How about an energy-efficient home?

How about an energy-efficient home?

How about an energy-efficient home?

InterHome is the first ‘intelligent’ home in the UK that can learn from its residents, take decisive action and send text alerts if it is being burgled or the door has been left unlocked. Now it can also monitor the health of its occupants.

“We developed it further with elderly people in mind so that the house can send alerts if the person has a fall or a stroke,” said Johann Siau, senior lecturer at the School of Engineering & Technology in the University of Hertfordshire, in southern England. His team of researchers has developed a prototype device that can be strapped to a person’s wrist and is equipped with various sensors to take readings of  body temperature and pulse. “This opens up a platform for us to add new types of technologies around assisted living,” he added.

InterHome incorporates modular custom-design units and draws on standard home automation systems that have been adapted to allow the residence to ‘learn’ and ‘adapt’ to its users’ lifestyles. The prototype of the home, which has been developed in a doll’s house, integrates embedded devices with home automation controllers to provide convenience and security to its inhabitants and also enables them to reduce energy. Making homes as energy-efficient as possible should reduce carbon and greenhouse emissions, and save on fuel bills.

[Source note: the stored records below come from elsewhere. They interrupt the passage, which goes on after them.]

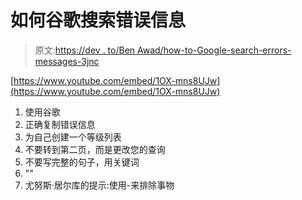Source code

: # 如何谷歌搜索错误信息

> 原文:[https://dev . to/Ben Awad/how-to-Google-search-errors-messages-3jnc](https://dev.to/benawad/how-to-google-search-errors-messages-3jnc)

[https://www.youtube.com/embed/1OX-mns8UJw](https://www.youtube.com/embed/1OX-mns8UJw)

1.  使用谷歌
2.  正确复制错误信息
3.  为自己创建一个等级列表
4.  不要转到第二页，而是更改您的查询
5.  不要写完整的句子，用关键词
6.  ""
7.  尤努斯·居尔库的提示:使用-来排除事物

An intuitive touch-screen user control panel in InterHome also allows the residence to be monitored and controlled by using web browsers, smart phones and any mobile phone that can send short texts. “InterHome improves on its competitors by being modular, adaptable and able to ‘learn’ our routines,” said Johann Siau. “The technology enables the system to learn rapidly when we need the lights on, or whether we are at home or at work, and how the house needs to be at certain times of the day.  If we forget to lock the front door or turn off the lights, it can text us and our response can re-programme the system.”

Through this approach, InterHome can eliminate wasted energy within UK homes and make a difference to CO2 emission statistics when installed in a sufficient number of homes.  The prototype is being tried out by industry, and the team led by Johann Siau is working with the U.K.’s Building Research Establishment, where the InterHome system is being installed in two show homes on its innovative park.

Device for disabled and elderly people

Meanwhile, a new hand-held device being developed in the UK  is expected to help disabled and elderly people to navigate around town and city centres more easily.  Kingston University’s Nigel Walford, a professor of  applied  geographical information systems, says his device would allow people with mobility problems to make their way much more easily around an unfamiliar place by alerting them to hazards such as steep slopes, stairs, physical obstructions and poorly lit streets.

After two years in development, Professor Walford said he was ready to produce a prototype that he hoped would attract the interest of industry backers.  Rather than working as a satellite navigation device that gives directions to and from a specific location, the new device would provide a survey of a town or city, highlighting areas that might cause difficulties to someone with disabilities, to older people, or to anyone who might want to avoid streets that were difficult to navigate.  It could also help users find services such as public toilets or children’s play areas. “We are exploring the feasibility of a mobile hand-held computer tool that would make it easier to navigate around town and city centres,” said Professor Walford.  “It would provide older people, in particular, with greater independence by allowing them to widen their horizons and travel to unfamiliar places without having to worry about how to get around.”